+++ EXTRACTO DE LA PÁGINA +++
Escenario

Berlinale: Small Things Like These, la más esperada nos dejó esperando

Lo que en muchos lados se ha aplaudido como un “final abierto”, es más bien la incapacidad de su director para ligar, por fin, las dos historias que ha contado

Un hombre camina solo por la noche
Berlinale Berlinale (Berlinale)

Así pasa. Uno corre de un lado al otro de la ciudad, aprende a tomar trenes y a decir entschuldigung (“usted disculpe”) para llegar a una película de la que quiere salirse a los quince minutos. Nada de qué asustarse, sin embargo. Esto me pasó con la película inaugural, sobre la que apenas comentaré.

Small Things Like These (Dir. Mielants, Irlanda-Bélgica-EE. UU., 2024), protagonizada por Cillian Murphy, sigue a Bill, un surtidor de carbón, a través de un pueblo en la Irlanda de la década de 1980, donde conocerá, sin buscarlos, los secretos que éste esconde.

Inspirada parcialmente en la novela homónima de Claire Keegan, es una denuncia a los infames Asilos de las Magdalenas, instituciones de “acogida” para mujeres, dirigidas por la iglesia católica irlandesa. Entre mediados de 1850 y hasta el año 1996, cuando cerró el último asilo, estos habían internado a más de treinta mil mujeres, la mayoría recluida por sus propias familias tras haber mantenido relaciones extramaritales, o antes del matrimonio, ser madres solteras o para deshacerse de ellas sin más. En estos lugares eran obligadas a trabajar bajo condiciones denigrantes durante años, que podían convertirse en décadas e, incluso, de por vida.
+++ DATOS EN ESTUDIO +++
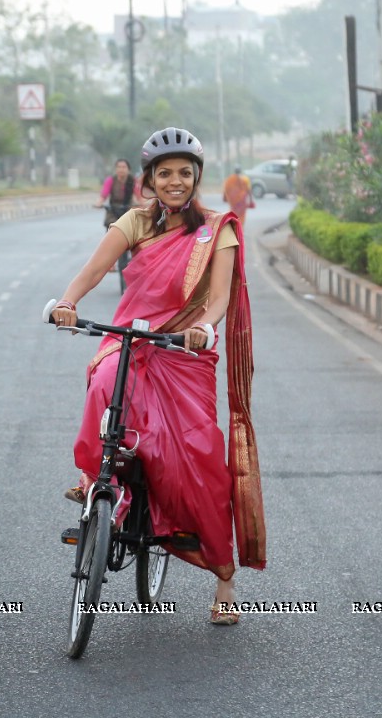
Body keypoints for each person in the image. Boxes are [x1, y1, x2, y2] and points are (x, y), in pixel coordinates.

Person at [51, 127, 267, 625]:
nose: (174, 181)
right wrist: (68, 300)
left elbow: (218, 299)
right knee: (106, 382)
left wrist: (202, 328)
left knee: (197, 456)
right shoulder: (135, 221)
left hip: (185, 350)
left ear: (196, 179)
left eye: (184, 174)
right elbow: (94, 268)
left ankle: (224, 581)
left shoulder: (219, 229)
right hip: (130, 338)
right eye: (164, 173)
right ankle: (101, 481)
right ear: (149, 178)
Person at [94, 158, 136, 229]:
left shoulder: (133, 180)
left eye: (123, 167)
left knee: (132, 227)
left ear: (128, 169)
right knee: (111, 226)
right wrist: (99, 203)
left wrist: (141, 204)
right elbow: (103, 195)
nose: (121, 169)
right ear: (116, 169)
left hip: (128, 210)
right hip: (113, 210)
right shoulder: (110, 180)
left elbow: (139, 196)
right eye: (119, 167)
+++
TAREAS Y EJERCICIOS:
#1 Enumera todos los motivos que da la reseña sobre Small Things Like These para que las familias recluyeran a las mujeres en los Asilos de las Magdalenas.
#2 Resume de forma más breve el párrafo de la reseña sobre Small Things Like These que empieza con "Inspirada parcialmente en la novela homónima", sin perder sus datos principales.
#3 Continúa la reseña sobre Small Things Like These a partir de su última oración.

RESULTADOS DE LAS TAREAS:
#1
- Haber mantenido relaciones extramaritales
- Haber mantenido relaciones antes del matrimonio
- Ser madres solteras
- Deshacerse de ellas sin más

#2 Basada en parte en la novela homónima de Claire Keegan, la película denuncia los Asilos de las Magdalenas, instituciones de "acogida" para mujeres dirigidas por la iglesia católica irlandesa. Entre mediados de 1850 y 1996, año en que cerró el último, internaron a más de treinta mil mujeres, en su mayoría recluidas por sus propias familias por relaciones extramaritales o prematrimoniales, por ser madres solteras o simplemente para deshacerse de ellas. Allí las obligaban a trabajar en condiciones denigrantes durante años, décadas o incluso de por vida.

#3
Sin embargo, la película no retoma plenamente este tema, sino hasta su segunda mitad, cuando Bill encuentra por casualidad a una de estas mujeres que trata de escapar y la ayuda, primero, a volver al asilo donde su familia la ha entregado; luego, a volver a casa. La primera mitad, en cambio, trata de establecer un ambiente y de presentar al personaje de Bill. Ambos objetivos los logra; en el pueblo casi nunca es de día, todas las calles llevan a callejones oscuros y la gente se te queda viendo cuando vas por allí. Una luz en ámbar, permanente, parece saberlo todo y nos juzga. También sabemos algunas cosas de Bill, por ejemplo, a través de flashbacks muy convencionales, que creció lejos de su familia y que, tras la muerte de su madre, él mismo fue recluido en un convento, del que no guarda buenos recuerdos. El problema es que estos logros de la primera mitad apenas – si es que lo hacen – vuelven, narrativa, visual o semánticamente, a ligarse con los eventos de su segunda mitad.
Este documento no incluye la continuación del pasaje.